» HOW TO COMPLETE THIS TASK: When a line of the entries contains "setWizardStep", please list that line.

» RECORDS FOR THIS TASK:
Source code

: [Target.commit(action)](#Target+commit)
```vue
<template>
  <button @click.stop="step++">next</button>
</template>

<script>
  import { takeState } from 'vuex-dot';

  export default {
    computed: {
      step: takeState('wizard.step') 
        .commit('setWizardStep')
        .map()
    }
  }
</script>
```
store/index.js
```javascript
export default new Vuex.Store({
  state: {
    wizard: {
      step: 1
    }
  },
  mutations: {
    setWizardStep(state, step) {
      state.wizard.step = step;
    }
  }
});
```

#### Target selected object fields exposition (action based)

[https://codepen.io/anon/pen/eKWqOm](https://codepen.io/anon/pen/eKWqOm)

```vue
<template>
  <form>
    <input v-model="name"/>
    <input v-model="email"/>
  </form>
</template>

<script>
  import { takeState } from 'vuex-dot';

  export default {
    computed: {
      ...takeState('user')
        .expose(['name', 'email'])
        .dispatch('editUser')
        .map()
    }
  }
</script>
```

* * *

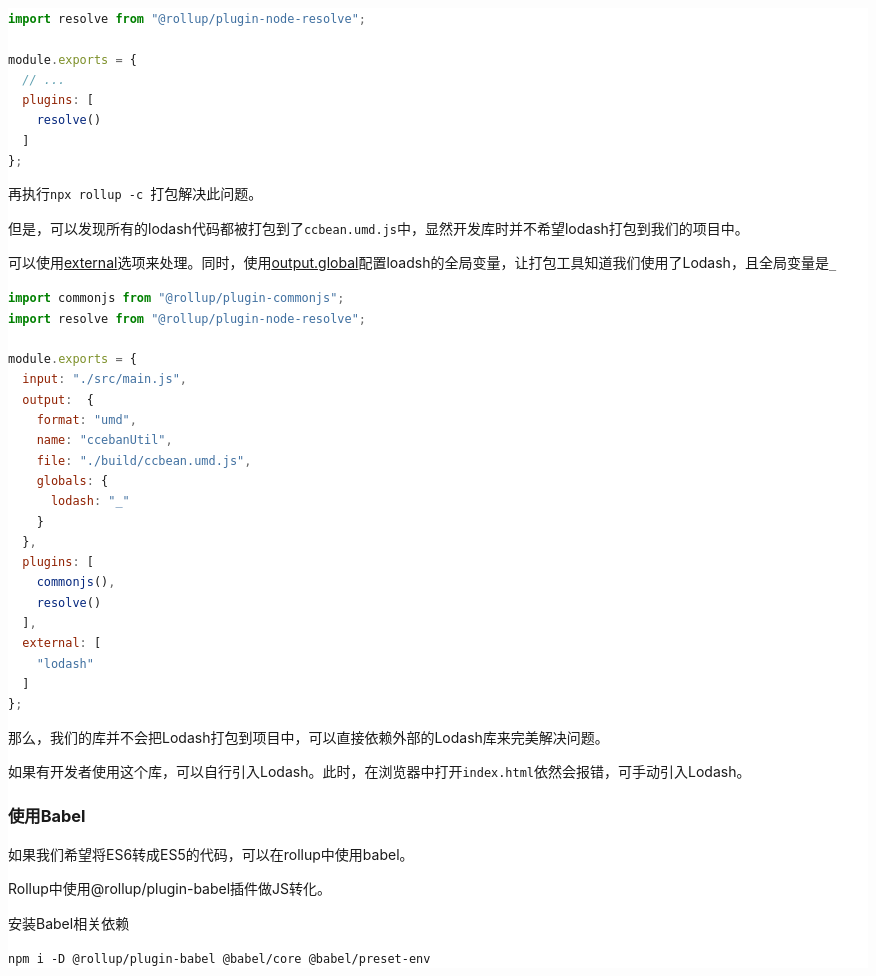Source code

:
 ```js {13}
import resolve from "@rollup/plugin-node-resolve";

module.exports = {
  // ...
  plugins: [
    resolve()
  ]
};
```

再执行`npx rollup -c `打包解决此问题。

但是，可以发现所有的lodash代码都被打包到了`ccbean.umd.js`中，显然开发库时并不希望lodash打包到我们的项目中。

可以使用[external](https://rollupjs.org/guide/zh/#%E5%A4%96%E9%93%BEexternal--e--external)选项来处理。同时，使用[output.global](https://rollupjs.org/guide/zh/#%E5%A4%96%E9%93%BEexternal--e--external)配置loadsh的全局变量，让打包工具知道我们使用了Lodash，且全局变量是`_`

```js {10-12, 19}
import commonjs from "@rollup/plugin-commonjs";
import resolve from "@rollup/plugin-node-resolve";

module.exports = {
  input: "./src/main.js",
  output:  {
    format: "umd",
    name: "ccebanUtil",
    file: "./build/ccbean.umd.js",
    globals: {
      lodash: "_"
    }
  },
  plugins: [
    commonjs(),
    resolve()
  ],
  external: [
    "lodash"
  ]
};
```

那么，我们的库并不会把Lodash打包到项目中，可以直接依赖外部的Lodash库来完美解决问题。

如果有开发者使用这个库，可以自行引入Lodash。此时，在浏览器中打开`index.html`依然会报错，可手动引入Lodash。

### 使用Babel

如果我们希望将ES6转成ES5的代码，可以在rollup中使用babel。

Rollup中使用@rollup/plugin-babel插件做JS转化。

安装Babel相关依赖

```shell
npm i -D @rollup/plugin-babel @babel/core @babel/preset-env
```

» ANSWER TO THIS TASK:
        .commit('setWizardStep')
    setWizardStep(state, step) {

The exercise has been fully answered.